Только не подражать, только удержаться!
Запись 81-го года, больница
Человек все-таки растение. Когда смотришь, как из тебя выдавливают красный сок…
Ночью я проснулся оттого, что мой сосед по палате — шестьдесят восемь лет, знаменитый хоровой дирижер, — говорил во сне ясно, отрывисто и каким-то чужим для него голосом: “Мама. Мама. Мама”.
Днем его — смущенно — приходит навестить дама, которую он не сразу узнаёт.

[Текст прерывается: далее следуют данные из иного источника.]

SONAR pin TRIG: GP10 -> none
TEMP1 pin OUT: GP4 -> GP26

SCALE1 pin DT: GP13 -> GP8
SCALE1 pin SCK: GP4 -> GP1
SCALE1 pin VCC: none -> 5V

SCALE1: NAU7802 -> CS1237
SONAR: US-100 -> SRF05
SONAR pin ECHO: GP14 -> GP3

Хотя, мне кажется, между ними что-то “было”. Она из Саратова, где выступал хор. Отдыхала только что в Крыму. Смущена и потому чуть развязна. Часто смеется. Неинтересно рассказывает о Крыме. Он лежит на спине с закрытыми глазами. Она вдруг — робко:
— Я вас утомила?
Он молчит.
Она пугается, суетится, достает из сумки три крымских яблока и искусственные гвоздики. Их продают за оградой — при больнице морг. Как только она за дверь, дирижер фальшивые гвоздики испуганно выбрасывает. Перед сном Народный артист России, не таясь от меня и другого соседа, шепчет молитву и крестится. Страх?

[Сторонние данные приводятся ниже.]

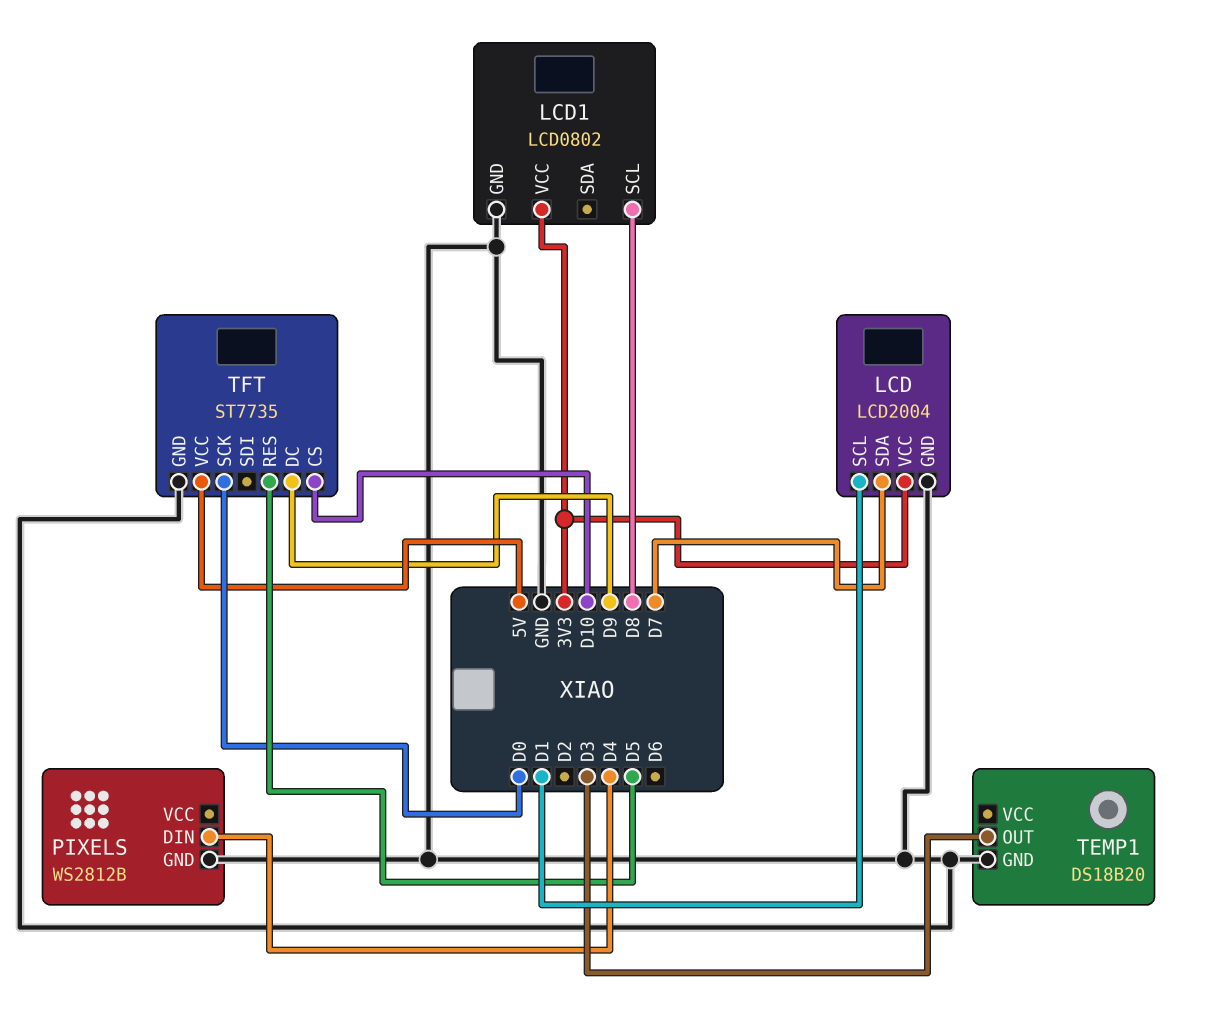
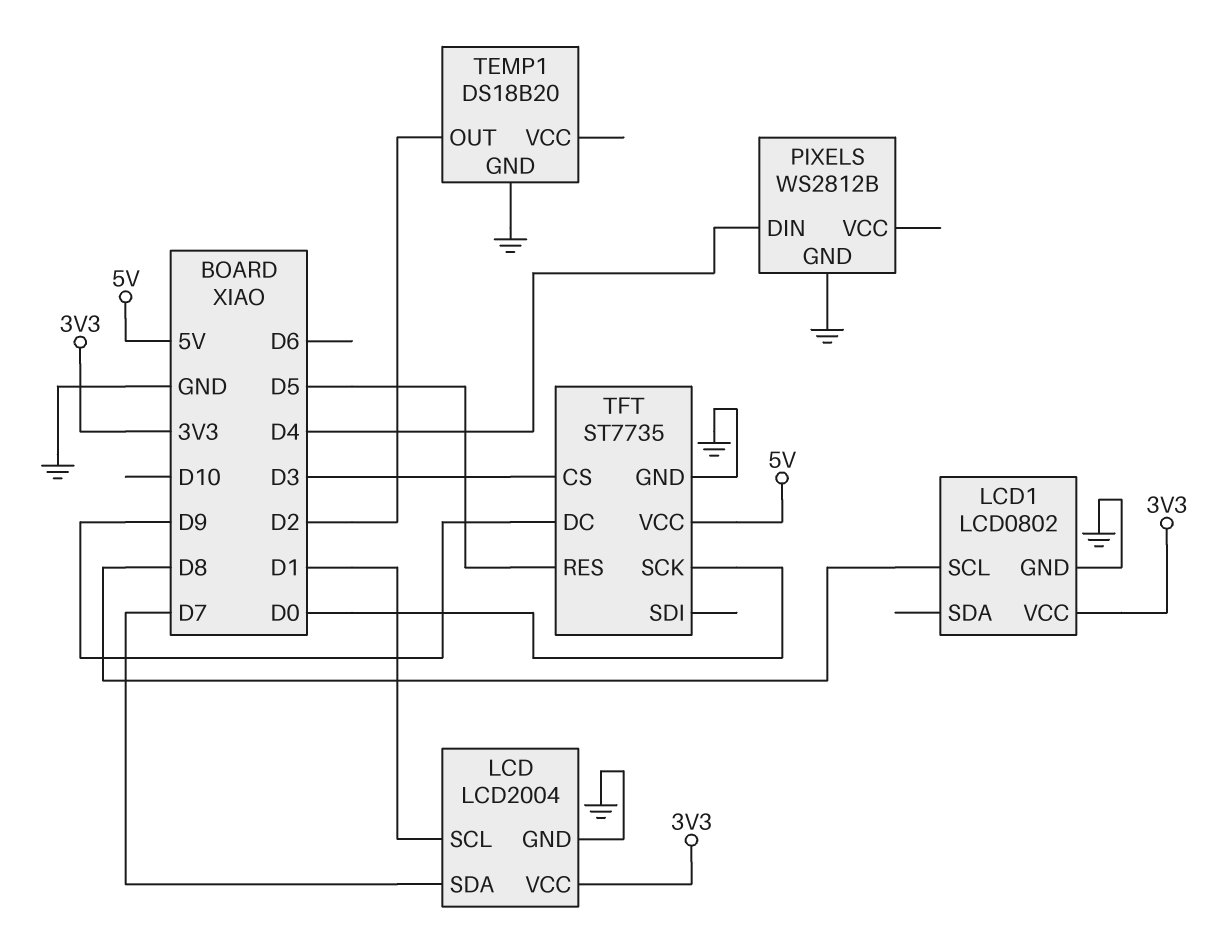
TEMP1 pin OUT: D3 -> D2
TFT pin CS: D10 -> D3

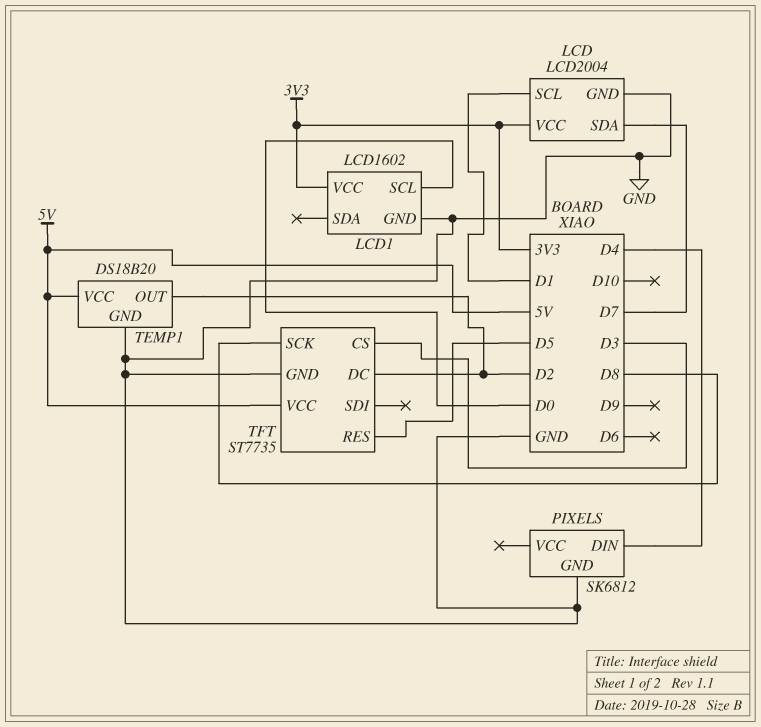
LCD1: LCD0802 -> LCD1602
LCD1 pin SCL: D8 -> D0
PIXELS: WS2812B -> SK6812
TEMP1 pin VCC: none -> 5V
TFT pin DC: D9 -> D2
TFT pin SCK: D0 -> D8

А я свой крестик оставил дома — тоже страх, страх! Только другого рода.
Моя Ира, по отцу Владимиру Николаевичу — Рудакова, крещеная. Ее прадеды — с двух сторон — священники.
Ее и маленькую Катьку крестили в церкви под Можайском, недалеко от Вереи, куда в райбольницу после мединститута распределили Нину Николаевну, Ирину тетку, и ее мужа Владимира Бруновича Изаксона. Старуха-нянька их детей — Кости и Наташи — прислуживала в Ильинской церкви Ильинской слободы на окраине Можайска.
А мою маму и сестру Ольку крестил отец Александр Мень. В Новой деревне.
Из сценария “Ожидание”, 1981 год
— А ты энти вот пальчики, указательные, сложи так, щепоточкой, будто соль берешь, а энти пригни к ладошке, — тихо говорила маме хозяйка. — И молись… Пресвятая Владычице Богородице, свете помраченныя моея души, надеждо, покрове, прибежище, утешение, радование мое, спаси и сохрани раба Божиего Александра и из геенны огненной извергни его…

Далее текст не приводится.